Non cedetti alle pressioni che mi fecero e scelsi la strada più difficile e, lo capisco solo oggi, la più coraggiosa: raccontare tutta la verità senza pensare alle conseguenze. Il Pm che seguiva le indagini, la dottoressa Rossana Penna, disse che raramente aveva incontrato una persona con un senso etico tanto retto e rigoroso. Il risultato però fu che mi trovai contro tutta la mia famiglia e mia madre, disconoscendomi come figlio, mi buttò fuori casa. Da un giorno all’altro rischiai di ritrovarmi per strada, senza un soldo e con la minaccia che inseguito lei attuò: cioè di lasciarmi senza alcuna eredità. A causa della mia onestà mi ritrovai a dover mantenere i miei figli e mia moglie con i pochi mezzi che un musicista di jazz ha a disposizione: il suo talento. Fu un periodo doloroso e terribile, ero rimasto da solo, ma alla fine dopo quasi quindici anni, ci sono riuscito. Per questo pur avendo perso tutto, mi sento un vincitore.” Ci si potrebbe domandare come sia riuscito un uomo così mite a sopravvivere a un ambiente famigliare simile e farsi protagonista di un gesto così eticamente eroico. “Ho avuto il privilegio di vivere qualche anno con una persona eccezionale: mio padre Cesare – ricorda Klaus – quando mio padre si rese conto che non mi avrebbe mai visto diventare adulto, mi lasciò una lettera che un giorno sarebbe divenuta, insieme ai suoi insegnamenti, la mia ancora di salvezza psicologica e un granitico esempio di vita: una vita dedita ai valori del lavoro duro, dell’onestà e della passione per gli altri. Insieme a questa immensa eredità spirituale, lui mi lasciò anche il suo meraviglioso sorriso a cui ho dedicato il mio progetto orchestrale My father’s Smile.
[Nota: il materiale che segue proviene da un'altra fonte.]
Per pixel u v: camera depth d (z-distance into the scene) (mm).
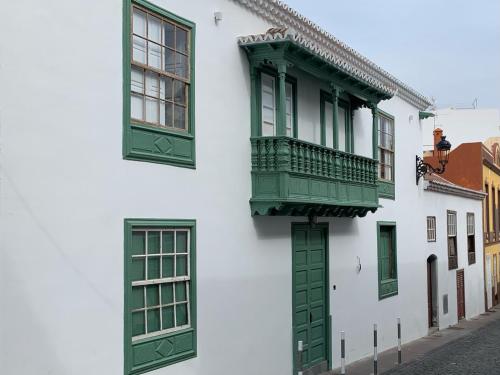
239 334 10531
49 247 7148
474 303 27438
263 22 11656
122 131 8234
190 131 9570
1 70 6664
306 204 11391
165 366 8836
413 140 19406
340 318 14180
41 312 7023
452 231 23922
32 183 6973
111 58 8086
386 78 17047
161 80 9117
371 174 14516
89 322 7637
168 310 9094
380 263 16594
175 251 9250
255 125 11047
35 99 7027
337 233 14266
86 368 7570
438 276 21703
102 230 7875
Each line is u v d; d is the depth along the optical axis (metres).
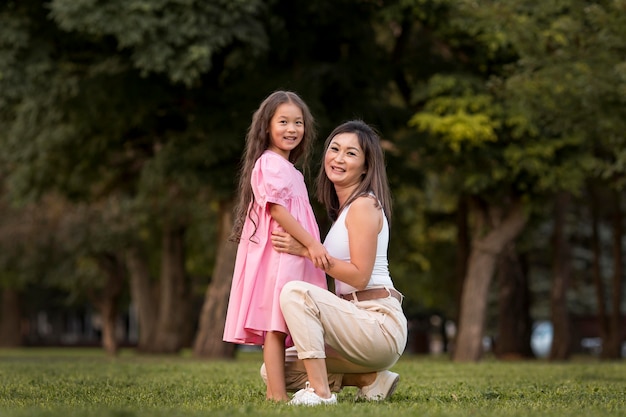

Tale progetto ha debuttato nel 2008 al Teatro Nuovo di Milano con un imponente sold out. È stato grazie a mio padre che sono cresciuto in modo autonomo rispetto alla mia restante non famiglia e grazie al suo esempio di vita sono riuscito ad allontanarmi da loro e ho trovare la mia strada nell’arte. Ancora oggi penso che tutto il lancinante dolore che ho patito perdendolo e lottando contro la mia famiglia sia stato necessario, anzi indispensabile per diventare non solo una persona migliore, ma anche un artista migliore. La mia convinzione è che se qualcuno sa trasformare dolore in bellezza, come ad esempio vorrei fare io con la musica o con la scrittura, sta sfruttando il meccanismo più nobile dell’arte. Il dolore è dunque necessario perché vi sia bellezza nella nostra vita e io voglio spegnermi con la convinzione di aver aggiunto qualcosa in più nel mondo, rispetto a quella che c’era quando sono nato.
Per farlo non occorre però il talento, ma anche l’etica. Sono altrettanto convinto che soltanto chi possiede un’anima pulita possa creare bellezza, solo chi possiede un cuore gentile possa creare un’arte altrettanto gentile, solo chi è un essere umano degno possa lasciare un segno artistico durevole. In poche parole etica ed estetica vanno di pari passo, l’una non può esistere una senza l’altra, così come – secondo me – non può esistere un bravo musicista disonesto. Io so che è così che funziona per me. E per voi?”